Each river basin hosted a roundtable exercise to test differing water-sharing scenarios in real-time using a collaborative model. Similar to gaming, this created a lively conversation and an environment where it's safe to experiment, safe to fail.

More Than a Handshake

By the end of 2023, the updated SSROM earned the authority public trust, but how did it become a tool for creating policy?

Picture a summit of major water managers in southern Alberta. Not engineers, but individuals who brought their own expertise in farming, wastewater, drinking water, and business management. Picture a series of energetic discussions at conference room tables, one for the Bow River, one for the Red Deer River, and another for the Oldman and South Saskatchewan River. With the support of expert facilitators, note takers, and programmers, these groups worked through detailed plans for drought conditions for an entire year, month by month.

Faced with cutbacks, stakeholders made their decisions on priorities on the fly, while facilitators cataloged the triggers and conditions that drove decision making. The exercise gave stakeholders an opportunity to talk through their concerns and demystified the actions of neighbors downstream.

“It's about getting people in a room, talking to each other, and communicating about what the issues are, moving away from seeing each other as competitors and into solving real problems as real people,” said Sheer. The model served as the trusted neutral party. “In a way,” said Sheer, “that’s also Hazen's role.”

At the end of each “month,” all three basins converged in a plenary session to report on their agreements. The executive director of the relevant provincial ministry would restate those conditions and formally approve them—no intervention necessary.

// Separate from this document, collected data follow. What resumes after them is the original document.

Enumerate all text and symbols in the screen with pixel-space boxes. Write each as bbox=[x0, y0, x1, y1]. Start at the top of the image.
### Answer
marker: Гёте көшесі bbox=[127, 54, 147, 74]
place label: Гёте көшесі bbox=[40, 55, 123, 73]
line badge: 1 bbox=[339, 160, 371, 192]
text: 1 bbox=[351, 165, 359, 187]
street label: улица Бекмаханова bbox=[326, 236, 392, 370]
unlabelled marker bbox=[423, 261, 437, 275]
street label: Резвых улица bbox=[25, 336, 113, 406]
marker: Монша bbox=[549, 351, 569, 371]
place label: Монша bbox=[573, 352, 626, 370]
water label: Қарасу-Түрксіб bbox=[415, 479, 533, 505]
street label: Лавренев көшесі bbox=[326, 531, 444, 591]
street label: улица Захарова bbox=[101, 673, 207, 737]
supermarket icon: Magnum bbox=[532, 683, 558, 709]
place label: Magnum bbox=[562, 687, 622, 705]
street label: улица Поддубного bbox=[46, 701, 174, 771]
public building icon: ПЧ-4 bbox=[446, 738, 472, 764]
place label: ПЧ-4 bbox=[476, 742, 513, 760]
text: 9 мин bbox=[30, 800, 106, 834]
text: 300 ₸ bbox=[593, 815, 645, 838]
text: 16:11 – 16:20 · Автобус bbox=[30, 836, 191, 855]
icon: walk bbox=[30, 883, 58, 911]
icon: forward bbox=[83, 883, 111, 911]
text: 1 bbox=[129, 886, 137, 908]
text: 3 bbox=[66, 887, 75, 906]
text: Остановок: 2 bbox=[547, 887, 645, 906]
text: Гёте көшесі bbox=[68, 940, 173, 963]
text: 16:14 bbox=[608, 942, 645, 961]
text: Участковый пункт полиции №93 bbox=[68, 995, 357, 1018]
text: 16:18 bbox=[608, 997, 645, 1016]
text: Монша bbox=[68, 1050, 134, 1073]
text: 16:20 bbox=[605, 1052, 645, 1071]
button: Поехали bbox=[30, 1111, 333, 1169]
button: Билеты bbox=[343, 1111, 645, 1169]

While the resulting agreements and roadmap were unique to southern Alberta, the process of creating it is not. Any region willing to invest in this degree of active, model-supported collaboration can lay the foundation for consensus. If it’s possible in Alberta, that’s hopeful news for other water-strapped regions.

Bow Lake, Alberta, Canada

Bow Lake and Bow Glacier are the source of the Bow River. The 2024 drought saw lake levels fall far below seasonal expectations despite being in protected parkland.